Why a blog software should be XML based

Simple answer: because RSS and Atom are XML formats. So please generate valid output. Adhere to the standards! The RSS feeds of Planet Gnome and Planet Ubuntu, for example, are currently broken. (Planet Gnome due to a bug in Planetplanet AFAICT, Planet Ubuntu due to a broken RSS feed from Wordpress… Yes, you must escape single < characters in XML…)

Templating systems such as the default templating of the Django Framework, or the popular Clearsilver templating engine are unfortunately not suited for XML output. Oh, and please never ever write XML using ‘print’ commands either. Use a proper XML writer, which can handle charset issues and escaping properly.
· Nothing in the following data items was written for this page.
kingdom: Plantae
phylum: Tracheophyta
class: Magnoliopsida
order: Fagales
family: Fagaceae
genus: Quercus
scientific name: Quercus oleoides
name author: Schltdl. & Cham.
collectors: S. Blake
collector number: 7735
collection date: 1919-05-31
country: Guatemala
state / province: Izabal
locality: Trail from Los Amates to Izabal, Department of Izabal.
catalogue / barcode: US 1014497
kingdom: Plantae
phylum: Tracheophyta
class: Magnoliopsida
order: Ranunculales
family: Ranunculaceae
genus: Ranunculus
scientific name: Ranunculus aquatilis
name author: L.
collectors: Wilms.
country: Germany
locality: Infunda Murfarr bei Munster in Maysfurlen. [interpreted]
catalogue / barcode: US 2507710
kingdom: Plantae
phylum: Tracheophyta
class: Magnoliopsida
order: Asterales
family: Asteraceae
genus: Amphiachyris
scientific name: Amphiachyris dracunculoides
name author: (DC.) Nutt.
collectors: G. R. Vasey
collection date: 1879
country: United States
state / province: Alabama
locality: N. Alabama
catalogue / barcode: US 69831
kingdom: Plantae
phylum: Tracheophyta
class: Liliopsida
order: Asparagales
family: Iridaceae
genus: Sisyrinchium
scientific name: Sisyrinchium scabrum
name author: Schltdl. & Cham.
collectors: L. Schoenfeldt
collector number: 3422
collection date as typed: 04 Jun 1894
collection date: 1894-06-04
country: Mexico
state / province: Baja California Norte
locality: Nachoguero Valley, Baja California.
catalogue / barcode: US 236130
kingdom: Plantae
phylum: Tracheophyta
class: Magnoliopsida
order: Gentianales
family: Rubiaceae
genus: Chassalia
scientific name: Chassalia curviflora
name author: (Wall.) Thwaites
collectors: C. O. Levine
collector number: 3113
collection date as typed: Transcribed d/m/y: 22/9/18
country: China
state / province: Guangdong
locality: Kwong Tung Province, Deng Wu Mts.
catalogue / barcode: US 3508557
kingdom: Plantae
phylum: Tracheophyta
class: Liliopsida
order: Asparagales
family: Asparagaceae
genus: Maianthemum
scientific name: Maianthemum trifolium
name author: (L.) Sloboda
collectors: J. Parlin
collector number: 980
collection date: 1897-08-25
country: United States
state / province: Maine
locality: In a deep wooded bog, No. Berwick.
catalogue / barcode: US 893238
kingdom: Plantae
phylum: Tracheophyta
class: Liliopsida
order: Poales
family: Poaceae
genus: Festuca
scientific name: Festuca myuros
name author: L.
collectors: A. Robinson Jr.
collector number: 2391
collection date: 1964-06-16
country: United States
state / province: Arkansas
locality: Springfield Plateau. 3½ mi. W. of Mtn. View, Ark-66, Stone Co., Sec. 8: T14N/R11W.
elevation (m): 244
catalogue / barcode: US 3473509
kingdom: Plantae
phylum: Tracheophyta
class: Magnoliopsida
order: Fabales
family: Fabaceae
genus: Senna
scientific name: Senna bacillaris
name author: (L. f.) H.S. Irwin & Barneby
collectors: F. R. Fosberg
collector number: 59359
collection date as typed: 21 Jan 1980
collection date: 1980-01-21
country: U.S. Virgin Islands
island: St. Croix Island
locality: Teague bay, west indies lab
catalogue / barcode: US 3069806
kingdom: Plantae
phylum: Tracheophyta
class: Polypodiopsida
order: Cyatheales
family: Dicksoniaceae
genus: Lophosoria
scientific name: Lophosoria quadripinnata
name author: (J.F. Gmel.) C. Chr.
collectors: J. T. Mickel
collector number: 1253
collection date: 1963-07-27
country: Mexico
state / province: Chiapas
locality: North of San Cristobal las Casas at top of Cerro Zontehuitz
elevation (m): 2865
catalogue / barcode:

Good examples for XML-enabled templating engines include TAL and METAL used by Zope (but available for a variety of languages), and KID (again python, used by the Turbogears Framework).

Closely related is the “HTML fragments” issue, which basically is why I want XML to be used internally, too (you could also store StructuredText only, and convert it to XML just for transformation to the output):

HTML fragments in my blog should be valid slices of an XHTML file, to avoid issues when generating both the web pages as well as when integrating the feed into other pages. With RSS, the HTML code is AFAICT escaped in one big data chunk, so it doesn’t matter there. It probably does for Atom.

So what a good blog tool (including a rewrite of planetplanet which has way too many bugs) needs to do is to parse it’s input data (plain text, HTML provided by a web browsers WYSIWYG edit component, mail, structured text, XML, …) and either reject broken entries or try to guess whats intended, but guarantee that the output is valid XML. Then generate proper feeds and output from that.

Thanks to all those who already replied to my previous posting. One thing I was pointed at, and I’ll probably look into is Apache Forrest. Although I likely will use KID instead, if I happen to write my own tool after or despite my upcoming final exams.